MY DAUGHTER BOUGHT A PLYMOUTH ACCLAIM ABOUT A YEAR AGO. I REPLACED THE CAP, ROTOR,WIRES, FILTERS,ETC. ON IT. A FEW MONTHS LATER THE CAR WOULD CRANK AND NOT START AND IT WAS TOWED FROM WHERE SHE WAS TO A GARAGE AND THEY REPLACED THE PICK UP IN THE DISTRIBUTOR. SIX MONTHS LATER SHE NOTICED THAT THE CAR SEEMED TO BE HESITATING AND THE SAME PROBLEM OCCURED WITH THE CAR CRANKING BUT NOT STARTING.THE CAR LATER STARTED AND WAS TAKEN TO A DIFFERENT GARAGE AND THEY SAID IT NEEDED A PICK UP FOR THE DISTRIBUTOR. THREE WEEKS LATER THE SAME PROBLEM OCCURED AND THE GARAGE SAID THE PICK UP IS BAD. I HAD WORKED IN THE AUTO PARTS BUSINESS FOR MANY YEAR AND PICK UPS DID NOT GO BAD VERY OFTEN. THE FUEL PUMP AND RELATED PARTS HAD BEEN REPLACED WHEN SHE HAD A NO START PROBLEM IN THE WINTER.ANY SUGGESTIONS AS TO WHAT COULD BE CAUSING THE PICK UPS TO GO BAD.
Am I correct in assuming she has the 2.5L 4 cylinder? The HEP in the distributor is a common failure, but they don’t go every few months. Start by pulling any diagnostic trouble codes using this procedure and post back:
yes,it is the 2.5 engine. i’ll find out what codes are being displayed.

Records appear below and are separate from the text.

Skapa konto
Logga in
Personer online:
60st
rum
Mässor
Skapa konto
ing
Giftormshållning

I had a 1990 Dodge Spirit that would sometimes fail to start, but normally would stall while driving and then fail to start. In my case I wasn’t really getting any meaningful codes either. Anyway I replaced the ASD (fuel pump) relay and that fixed my problem. I only mention this as a possibility because even the Dodge dealer I took it to didn’t diagnose that as the problem. They’re not terribly expensive and easy to replace. There’s a set of three relays near the battery on the fender, and I believe someone mentioned before that the horn relay is the same part number as the ASD relay, so you might be able to just switch those two relays and see if the no start problem goes away. So if you can do this yourself it won’t even cost you anything to check. BTW to get the codes turn the key on-off-on-off-on (without starting the engine) and then count blinks of the check engine light. It blinks it out the 2 digit codes with a pause in between, so blink-blink-pause-blink-blink-blink is 23, which is then followed by a longer pause for the next code, 55 means no more codes.

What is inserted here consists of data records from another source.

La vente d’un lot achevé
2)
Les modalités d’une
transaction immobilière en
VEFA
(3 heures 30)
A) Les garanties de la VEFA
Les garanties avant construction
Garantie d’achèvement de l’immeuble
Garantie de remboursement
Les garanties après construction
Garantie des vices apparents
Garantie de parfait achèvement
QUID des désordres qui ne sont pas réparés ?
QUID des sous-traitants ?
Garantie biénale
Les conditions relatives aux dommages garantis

thank you very much about finding out how to get the codes. my daughter has had a problem with it stalling twice so she took it back to the last garage to diagnose and replace the distributor pick up and they said they couldn’t find what the problem is but replaced the pick up again. she had the fuel pump and relay replaced during the winter but i’ll try your idea.
i just got a chance to get the codes from my daughters’. i tried a few times and what i seemed to get was 1 pause 2 pause 2 pause 5 pause 5. so i guess the problem code was 14. according to the site you sent me it could be a problem with the MAP sensor which sometimes causes a stalling on deceleration and then hard starting which is one of the problems she recently had.
thank you very much for your help.
I’m going to guess that the second “2” is actually “1” and “1” (11), which indicates no ignition reference signal detected during cranking (bad Hall effect pickup) OR timing belt skipped one or more teeth. A broken timing belt would also do it. Is the car running at all now?